* **Problem description**
Pull out every line in the items below that contains the string "Suite", and copy each of those lines. Case counts, so only matches with the same capitalization qualify.

### Information shown ###

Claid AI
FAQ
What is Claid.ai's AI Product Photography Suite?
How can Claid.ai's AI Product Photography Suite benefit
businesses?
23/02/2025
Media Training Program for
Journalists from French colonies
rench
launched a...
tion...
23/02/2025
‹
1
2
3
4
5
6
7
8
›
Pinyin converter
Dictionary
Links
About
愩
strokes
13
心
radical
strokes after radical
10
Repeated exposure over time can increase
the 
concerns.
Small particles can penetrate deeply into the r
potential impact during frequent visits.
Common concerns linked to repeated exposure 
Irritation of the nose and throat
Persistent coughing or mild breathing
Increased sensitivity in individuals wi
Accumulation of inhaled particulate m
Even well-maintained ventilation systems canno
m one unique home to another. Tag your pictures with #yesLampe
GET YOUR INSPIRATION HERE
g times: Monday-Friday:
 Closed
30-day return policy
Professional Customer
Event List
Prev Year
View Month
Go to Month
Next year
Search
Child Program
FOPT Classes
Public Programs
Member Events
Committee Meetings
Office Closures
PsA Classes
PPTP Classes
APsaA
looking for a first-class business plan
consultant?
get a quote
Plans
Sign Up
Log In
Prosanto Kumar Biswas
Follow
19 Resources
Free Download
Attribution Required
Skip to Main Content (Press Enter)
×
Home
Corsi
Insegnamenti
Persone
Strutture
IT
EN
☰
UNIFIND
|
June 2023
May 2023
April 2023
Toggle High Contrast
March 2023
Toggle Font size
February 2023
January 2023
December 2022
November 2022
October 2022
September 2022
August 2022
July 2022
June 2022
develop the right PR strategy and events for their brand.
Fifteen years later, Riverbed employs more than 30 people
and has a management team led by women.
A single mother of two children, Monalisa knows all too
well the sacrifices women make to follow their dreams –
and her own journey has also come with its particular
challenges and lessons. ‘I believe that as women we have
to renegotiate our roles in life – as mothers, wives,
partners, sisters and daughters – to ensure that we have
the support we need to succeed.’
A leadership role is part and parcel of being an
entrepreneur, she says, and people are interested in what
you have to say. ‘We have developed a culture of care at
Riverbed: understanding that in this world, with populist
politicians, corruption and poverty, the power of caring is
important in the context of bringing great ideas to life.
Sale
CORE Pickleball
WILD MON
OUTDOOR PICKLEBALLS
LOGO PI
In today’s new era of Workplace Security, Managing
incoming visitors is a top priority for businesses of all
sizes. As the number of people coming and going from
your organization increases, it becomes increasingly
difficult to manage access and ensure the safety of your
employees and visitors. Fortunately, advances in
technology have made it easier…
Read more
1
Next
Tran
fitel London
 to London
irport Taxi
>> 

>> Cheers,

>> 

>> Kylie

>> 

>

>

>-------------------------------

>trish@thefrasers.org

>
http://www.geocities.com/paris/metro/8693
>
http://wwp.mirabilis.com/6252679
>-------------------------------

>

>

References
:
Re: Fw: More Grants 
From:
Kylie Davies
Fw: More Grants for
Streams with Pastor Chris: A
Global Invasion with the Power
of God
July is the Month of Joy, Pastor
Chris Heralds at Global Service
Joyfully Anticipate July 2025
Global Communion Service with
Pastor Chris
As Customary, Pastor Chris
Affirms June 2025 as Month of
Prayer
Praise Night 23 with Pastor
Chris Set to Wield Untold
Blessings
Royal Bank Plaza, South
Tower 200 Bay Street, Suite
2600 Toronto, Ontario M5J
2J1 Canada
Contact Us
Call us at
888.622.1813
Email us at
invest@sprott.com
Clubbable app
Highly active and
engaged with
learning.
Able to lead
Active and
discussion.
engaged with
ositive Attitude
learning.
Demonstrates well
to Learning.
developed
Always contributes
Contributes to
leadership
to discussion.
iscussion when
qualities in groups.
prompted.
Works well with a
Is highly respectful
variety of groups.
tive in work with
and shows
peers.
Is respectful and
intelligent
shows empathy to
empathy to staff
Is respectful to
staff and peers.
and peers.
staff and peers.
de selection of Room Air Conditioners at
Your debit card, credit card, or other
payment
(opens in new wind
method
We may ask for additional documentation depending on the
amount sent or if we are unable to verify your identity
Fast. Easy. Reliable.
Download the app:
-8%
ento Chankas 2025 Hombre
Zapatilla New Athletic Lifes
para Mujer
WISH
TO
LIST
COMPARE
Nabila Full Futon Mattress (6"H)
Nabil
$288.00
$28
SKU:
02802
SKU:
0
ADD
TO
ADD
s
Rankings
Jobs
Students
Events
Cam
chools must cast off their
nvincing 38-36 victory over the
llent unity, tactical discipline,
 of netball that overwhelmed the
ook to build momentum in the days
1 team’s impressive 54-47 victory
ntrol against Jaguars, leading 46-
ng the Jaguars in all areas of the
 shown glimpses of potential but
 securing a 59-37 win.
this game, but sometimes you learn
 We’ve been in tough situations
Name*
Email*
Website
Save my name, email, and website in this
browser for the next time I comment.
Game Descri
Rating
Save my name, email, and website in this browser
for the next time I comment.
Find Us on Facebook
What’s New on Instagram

###

* **Result of this task**
What is Claid.ai's AI Product Photography Suite?
How can Claid.ai's AI Product Photography Suite benefit
Tower 200 Bay Street, Suite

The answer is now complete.